Hello,
can anyone confirm on deny my conclusions on execution times on
different cpus:
there's a tiny program which doesn nothing except for incrementation
particular variable. There is one such a variable per thread to be
incremented. I'm running this program on different cpus to observe the
false sharing phenomenon.
computers:
1. single core [ AMD Athlon XP ]
2. single core HT [ Pentium IV ]
3. dual core separate caches [AMD Turion X2]
4. dual core common L2 cache [Core 2 DUO ]
5. 2xdual core separate caches [ 2x Opteron ]
notation: ./a.out N means that N threads are spawned, amount of work is
pro****tional to the number of threads so execution time should increase
with N.
1.
../a.out 1
real 0m1.447s
user 0m1.440s
../a.out 2
real 0m2.758s
user 0m2.744s
../a.out 4
real 0m5.382s
user 0m5.364s
note: linear scaling is what was to be expected
2.
../a.out 1
real 0m0.617s
user 0m0.616s
../a.out 2
real 0m1.164s
user 0m2.244s
../a.out 4
real 0m2.277s
user 0m4.464s
note: same as above
3.
../a.out 1
real 0m1.011s
user 0m1.008s
../a.out 2
real 0m5.108s
user 0m8.817s
../a.out 4
real 0m10.790s
user 0m19.573s
note: non-linear growth - false sharing
4.
../a.out 1
real 0m0.692s
user 0m0.692s
../a.out 2
real 0m1.025s
user 0m1.588s
../a.out 4
real 0m1.993s
user 0m3.524s
note: interesting example. time is growing at slower rate that in
example 3. Does it mean that in CPUs with common L2 cache false sharing
takes place only at level L1? And common cache is better than separate?
What are drawbacks of common cache? (reduced transfer rate per core?)
4.
../a.out 1
real 0m0.544s
user 0m0.540s
../a.out 2
real 0m1.787s
user 0m2.952s
../a.out 4
real 0m7.460s
user 0m22.817s
note: why there is so big jump from 2 to 4? Is it because false sharing
occurs among two separate chips? (unfortunately I do not have an access
to 2xsingle core)
*****************************88
And now the most concerning thing for me.
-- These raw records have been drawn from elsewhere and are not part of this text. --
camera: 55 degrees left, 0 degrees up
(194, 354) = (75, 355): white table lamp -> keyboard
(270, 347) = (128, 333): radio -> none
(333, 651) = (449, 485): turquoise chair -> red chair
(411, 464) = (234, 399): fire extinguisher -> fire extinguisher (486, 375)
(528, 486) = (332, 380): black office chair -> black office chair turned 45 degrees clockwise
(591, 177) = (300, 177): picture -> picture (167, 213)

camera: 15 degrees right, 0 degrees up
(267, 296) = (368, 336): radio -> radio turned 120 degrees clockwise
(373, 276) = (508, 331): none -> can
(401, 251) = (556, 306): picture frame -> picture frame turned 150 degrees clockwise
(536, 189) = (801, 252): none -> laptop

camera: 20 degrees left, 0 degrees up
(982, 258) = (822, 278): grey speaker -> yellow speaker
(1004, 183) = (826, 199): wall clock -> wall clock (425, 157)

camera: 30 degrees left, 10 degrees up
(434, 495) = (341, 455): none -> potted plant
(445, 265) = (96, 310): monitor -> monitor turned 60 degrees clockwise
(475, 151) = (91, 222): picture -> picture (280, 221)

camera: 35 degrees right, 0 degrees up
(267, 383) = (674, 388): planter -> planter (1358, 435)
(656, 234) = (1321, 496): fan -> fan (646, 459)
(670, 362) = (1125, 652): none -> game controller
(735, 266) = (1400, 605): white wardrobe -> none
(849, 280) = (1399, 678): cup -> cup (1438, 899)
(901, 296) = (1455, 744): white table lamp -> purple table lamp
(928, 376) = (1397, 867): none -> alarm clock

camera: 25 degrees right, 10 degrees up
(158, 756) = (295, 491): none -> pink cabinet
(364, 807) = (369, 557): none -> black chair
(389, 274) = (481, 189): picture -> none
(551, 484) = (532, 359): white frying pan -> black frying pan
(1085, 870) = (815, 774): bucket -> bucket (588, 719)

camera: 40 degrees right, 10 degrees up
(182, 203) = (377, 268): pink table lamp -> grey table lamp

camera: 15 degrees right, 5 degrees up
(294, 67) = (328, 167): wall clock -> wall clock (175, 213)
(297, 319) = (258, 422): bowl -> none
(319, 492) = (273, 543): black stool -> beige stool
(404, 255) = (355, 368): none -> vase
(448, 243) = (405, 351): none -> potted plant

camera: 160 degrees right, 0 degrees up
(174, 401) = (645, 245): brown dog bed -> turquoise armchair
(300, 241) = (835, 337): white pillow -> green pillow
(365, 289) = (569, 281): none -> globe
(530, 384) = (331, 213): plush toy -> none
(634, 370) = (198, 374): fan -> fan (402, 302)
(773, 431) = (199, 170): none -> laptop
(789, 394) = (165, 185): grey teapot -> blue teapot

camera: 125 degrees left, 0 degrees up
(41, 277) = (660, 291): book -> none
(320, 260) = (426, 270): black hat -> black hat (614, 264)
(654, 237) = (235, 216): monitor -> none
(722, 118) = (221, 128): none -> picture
I realized that I forgot to
set an optimization flag in gcc namely "-O3". Each architecture
responded to this change exactly as it should but one: Pentium IV HT.
2'.
../a.out 1
real 0m0.269s
user 0m0.268s
note: time drop due to -O3, everything's ok
../a.out 2
real 0m2.767s
user 0m5.436s
note: what the hell??
../a.out 4
real 0m5.704s
user 0m11.261s
thank you in advance for any help
Wojtek
the code:
#include <stdio.h>
#include <string.h>
#include <pthread.h>
#include <stdlib.h>
typedef unsigned char uchar;
typedef struct
{
unsigned long long pos;
uchar *in;
uchar *out;
} obj;
int NUM=1;
pthread_attr_t attr;
void* cryptThread(void* ptr)
{
int i;
obj *cS=(obj*)ptr;
int s=1;
for ( i=0; i<10000000; i++)
cS->out[cS->pos]+=s;
return s%1; //to avoid removal of loop which does nothing
}
void test(int *in,int *out, int len)
{
int rV,status,i,j;
obj cs[NUM];
for (i=0; i<NUM; i++)
{
cs[i].in=(uchar*)in;
cs[i].out=(uchar*)out;
cs[i].pos=i;
}
pthread_t threads[NUM];
for (i=0; i<NUM; i++)
{
rV=pthread_create(&threads[i],&attr,cryptThread,&cs[i]);
if (rV) exit(-1);
}
for(i=0; i<NUM; i++)
{
rV = pthread_join(threads[i], NULL);
if (rV) exit(-1);
}
}
int main(int argc, char* argv[])
{
int i;
if (argc==2) NUM=atoi(argv[1]);
pthread_attr_init(&attr);
pthread_attr_setdetachstate(&attr, PTHREAD_CREATE_JOINABLE);
int *plaintext=(int*)malloc(NUM*sizeof(int));
int *ciphertext=(int*)malloc(NUM*sizeof(int));
for (i=0; i<10; i++)
test(plaintext,ciphertext,NUM);
free(plaintext);
free(ciphertext);
pthread_attr_destroy(&attr);
pthread_exit(NULL);
return 0;
}


|